Het zwaarst omhoog met de staking, en de vastlopende productie, zaten de meer dan 300 winkels van Albert Heijn. Die betrokken toen ook al hun melk, in aangepaste AH - verpakking, van de CMC-melkunie bedrijven. Door de acties in Rotterdam en Amsterdam stonden veel AH - supermarkten in het gehele land al sinds woensdag helemaal droog. Volgens Wim van de Breemen had Albert Heijn geprobeerd zijn productie in het westen tijdelijk ondergebracht te krijgen bij een melkfabriek in Twente. Maar dat werd door vakbondsleden van ons in Almelo verhinderd: werk voor AH was overal elders “besmet" verklaard. Ook bij de CMC-melkunie vestiging in Utrecht deed zich die avond een incident voor. Het personeel moest overwerken voor de bevoorrading supermarkten van Albert Heijn. Omdat dit besmet werk was, werd dit resoluut geweigerd, waarop de directie met ontslag dreigde. Na tussenkomst van de Voedingsbond FNV werd dit dreigement ingetrokken.
De "opening" in de richting van een beëindiging van de chauffeursstaking kwam die morgen om half zes in Utrecht, nadat de werkgeversorganisaties FRZ en WZM de hele nacht met de vakbonden hadden overlegd. De werkgevers waren sinds dat gesprek bereid werknemers in de zuivel, in principe, voorschotten te verlenen, vooruitlopend op de nog komende herwaardering van functies. Ook waren de werkgevers bereid regelingen te treffen voor onaangenaam werk. Volgens beide partijen was de bereidheid om die dag nog een einde te maken aan het conflict in de zuivelindustrie, nu wel duidelijk aanwezig.
Vrijdag 11 januari 1980
Tijdens een druk telefonisch overleg vanuit Utrecht tussen de voedingsbonden en de stakers in de zuivelindustrie, kwam er op donderavond laat een akkoord tussen vakbonden en werkgevers.
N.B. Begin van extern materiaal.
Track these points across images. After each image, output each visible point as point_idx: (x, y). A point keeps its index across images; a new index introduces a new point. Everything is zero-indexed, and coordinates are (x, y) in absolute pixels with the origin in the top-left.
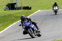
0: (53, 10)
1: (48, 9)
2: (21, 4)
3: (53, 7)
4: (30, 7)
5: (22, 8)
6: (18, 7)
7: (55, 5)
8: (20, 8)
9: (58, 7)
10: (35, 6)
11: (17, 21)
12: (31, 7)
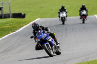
0: (59, 17)
1: (51, 17)
2: (10, 9)
3: (59, 13)
4: (23, 14)
5: (11, 15)
6: (4, 15)
7: (63, 9)
8: (7, 16)
9: (66, 12)
10: (30, 12)
11: (3, 36)
12: (25, 15)
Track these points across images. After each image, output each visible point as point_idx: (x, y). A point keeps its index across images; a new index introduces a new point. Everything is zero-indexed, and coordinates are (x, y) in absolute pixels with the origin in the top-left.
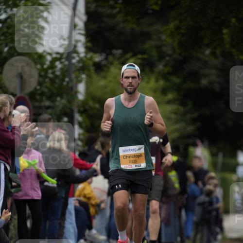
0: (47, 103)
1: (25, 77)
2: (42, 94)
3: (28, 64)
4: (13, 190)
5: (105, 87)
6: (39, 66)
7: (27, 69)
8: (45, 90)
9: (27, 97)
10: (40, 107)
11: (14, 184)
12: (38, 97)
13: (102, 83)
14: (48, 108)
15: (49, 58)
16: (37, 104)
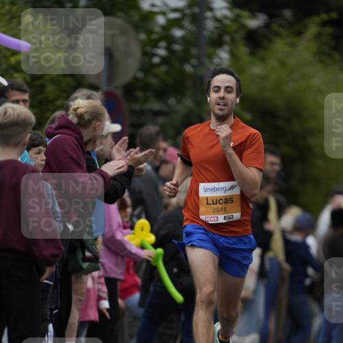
0: (156, 105)
1: (117, 55)
2: (146, 87)
3: (123, 33)
4: (85, 265)
5: (263, 78)
6: (143, 36)
7: (121, 41)
8: (153, 81)
9: (119, 92)
10: (142, 113)
11: (88, 254)
12: (140, 94)
13: (257, 70)
14: (157, 114)
15: (161, 20)
16: (137, 106)
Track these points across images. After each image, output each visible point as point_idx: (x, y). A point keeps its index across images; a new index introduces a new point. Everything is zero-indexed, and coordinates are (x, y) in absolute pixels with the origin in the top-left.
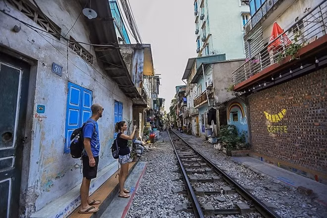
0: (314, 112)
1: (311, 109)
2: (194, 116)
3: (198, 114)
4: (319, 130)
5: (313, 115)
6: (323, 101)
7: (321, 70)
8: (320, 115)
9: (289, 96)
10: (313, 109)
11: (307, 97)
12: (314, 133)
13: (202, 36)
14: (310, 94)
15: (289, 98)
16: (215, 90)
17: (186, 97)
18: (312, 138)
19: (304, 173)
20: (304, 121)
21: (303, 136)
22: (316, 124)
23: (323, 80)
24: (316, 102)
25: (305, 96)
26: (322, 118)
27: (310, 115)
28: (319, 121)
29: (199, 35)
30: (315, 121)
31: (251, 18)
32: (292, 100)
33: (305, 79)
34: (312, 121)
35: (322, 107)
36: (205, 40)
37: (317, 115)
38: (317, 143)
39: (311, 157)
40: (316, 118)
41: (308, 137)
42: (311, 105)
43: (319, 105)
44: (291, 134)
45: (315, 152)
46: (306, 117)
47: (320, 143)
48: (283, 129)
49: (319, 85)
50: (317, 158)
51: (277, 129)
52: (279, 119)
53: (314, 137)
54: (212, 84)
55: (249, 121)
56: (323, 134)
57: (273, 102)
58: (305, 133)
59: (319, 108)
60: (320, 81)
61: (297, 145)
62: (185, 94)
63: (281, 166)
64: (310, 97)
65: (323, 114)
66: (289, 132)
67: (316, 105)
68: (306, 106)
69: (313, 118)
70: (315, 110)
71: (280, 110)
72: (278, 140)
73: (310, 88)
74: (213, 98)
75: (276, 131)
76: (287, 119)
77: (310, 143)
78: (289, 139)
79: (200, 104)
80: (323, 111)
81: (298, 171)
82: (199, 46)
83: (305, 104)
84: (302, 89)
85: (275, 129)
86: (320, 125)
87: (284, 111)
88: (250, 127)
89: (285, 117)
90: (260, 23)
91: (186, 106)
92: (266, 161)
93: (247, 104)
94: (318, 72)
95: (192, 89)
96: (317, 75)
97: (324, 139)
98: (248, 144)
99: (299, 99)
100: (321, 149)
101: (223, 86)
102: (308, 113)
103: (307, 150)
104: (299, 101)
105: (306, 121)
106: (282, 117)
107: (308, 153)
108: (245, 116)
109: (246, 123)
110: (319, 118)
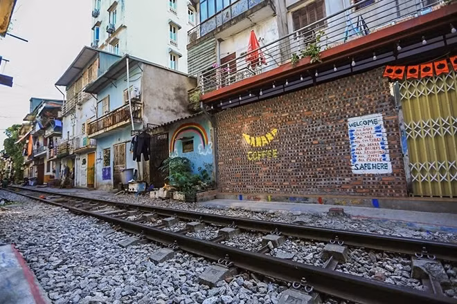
0: (313, 129)
1: (309, 127)
2: (81, 153)
3: (95, 149)
4: (318, 149)
5: (312, 133)
6: (323, 117)
7: (323, 85)
8: (320, 132)
9: (283, 112)
10: (313, 126)
11: (306, 113)
12: (311, 153)
13: (105, 24)
14: (309, 110)
15: (283, 115)
16: (144, 106)
17: (61, 119)
18: (309, 159)
19: (306, 199)
20: (300, 141)
21: (298, 158)
22: (314, 142)
23: (325, 95)
24: (316, 119)
25: (304, 112)
26: (322, 135)
27: (308, 134)
28: (319, 138)
29: (99, 19)
30: (314, 140)
31: (201, 24)
32: (286, 117)
33: (304, 94)
34: (310, 140)
35: (323, 124)
36: (111, 31)
37: (316, 132)
38: (314, 164)
39: (307, 180)
40: (315, 136)
41: (304, 157)
42: (310, 122)
43: (319, 121)
44: (283, 159)
45: (312, 174)
46: (303, 136)
47: (317, 163)
48: (272, 154)
49: (320, 100)
50: (314, 180)
51: (263, 155)
52: (267, 142)
53: (311, 157)
54: (140, 96)
55: (216, 149)
56: (321, 153)
57: (258, 120)
58: (301, 154)
59: (319, 125)
60: (321, 96)
61: (290, 170)
62: (60, 114)
63: (273, 200)
64: (309, 113)
65: (323, 131)
66: (280, 156)
67: (315, 122)
68: (304, 124)
69: (312, 137)
70: (315, 128)
71: (269, 130)
72: (264, 169)
73: (310, 103)
74: (141, 119)
75: (261, 157)
76: (278, 141)
77: (307, 165)
78: (280, 165)
79: (108, 129)
80: (323, 128)
81: (297, 199)
82: (98, 37)
83: (304, 120)
84: (301, 104)
85: (259, 155)
86: (319, 143)
87: (275, 131)
88: (217, 158)
89: (276, 138)
90: (212, 34)
91: (60, 135)
92: (249, 199)
93: (214, 125)
94: (320, 86)
95: (80, 105)
96: (318, 90)
97: (322, 158)
98: (214, 182)
99: (296, 116)
100: (318, 169)
101: (157, 103)
102: (306, 131)
103: (302, 174)
104: (296, 118)
105: (303, 141)
106: (272, 138)
107: (304, 177)
108: (209, 143)
109: (210, 153)
110: (318, 136)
Na lang onderhandelen waren ze het eens geworden. Dit akkoord gold voor zowel de melkrijders als voor de werknemers in de fabriek. Beide partijen maakten toen wel het voorbehoud dat minister Albeda het akkoord moest goedkeuren. De regering had immers een loonpauze afgekondigd. Werkgeversonderhandelaar Zijlstra zei te verwachten dat, als er een akkoord zou worden bereikt, de stakingen die dag voorbij zouden zijn. Dat akkoord werd na een hele avond onderhandelingen uiteindelijk bereikt. Voorzitter R. Zijlstra van de Koninklijke Nederlandse zuivelbond FMZ zei die donderdagavond zeer gelukkig te zijn met de bereikte overeenstemming. “We zijn uit een impasse gekomen en uit een dreigende conflictsituatie die voor Nederland nogal wat gevolgen zou hebben gehad,” aldus Zijlstra. Na drie volle dagen, was de staking voorbij. De chauffeurs van CMC-melkunie waren akkoord gegaan met het aanbod van de werkgevers om per week een voorschot te krijgen van 15,20 bruto, vooruitlopend op de resultaten van het onderzoek naar een betere functiewaardering. Vooruitlopend op het bereikte akkoord hebben de 55 chauffeurs van het distributiecentrum van CMC/Melkunie in Amsterdam en de 45 chauffeurs van CMC in Rotterdam, die sinds dinsdagochtend in staking waren, mede op advies van de vakbonden, op vrijdagmorgen 11 januari het werk weer hervat.
Toen alle partijen er eenmaal uit waren gekomen was er een grote taak weggelegd voor de productie-medewerkers om nog voor dat weekend weer verse melk bij de afnemers te krijgen. Technisch gezien kost het ongeveer een halve dag om het hele productieproces weer op gang te hebben, aldus directeur B. W. Reusken van de CMC-melkunie fabriek in de Rotterdamse Spaanse Polder. Zijn mensen stonden al dagenlang klaar om meteen na een bereikt akkoord weer te beginnen met de productie.
Het grootste probleem na de afloop van deze staking was, dat er niet meteen aan de enorme vraag kon worden voldaan. De eerste dagen na de staking was de melk nog op rantsoen en werden de afnemers slechts beperkt bevoorraad, dit vanwege de zeer vele bestellingen die er al voor de staking binnen waren gekomen.
Het weekend na de staking waren er bij de melkslijters en in de winkels weer volop melk en melkproducten verkrijgbaar.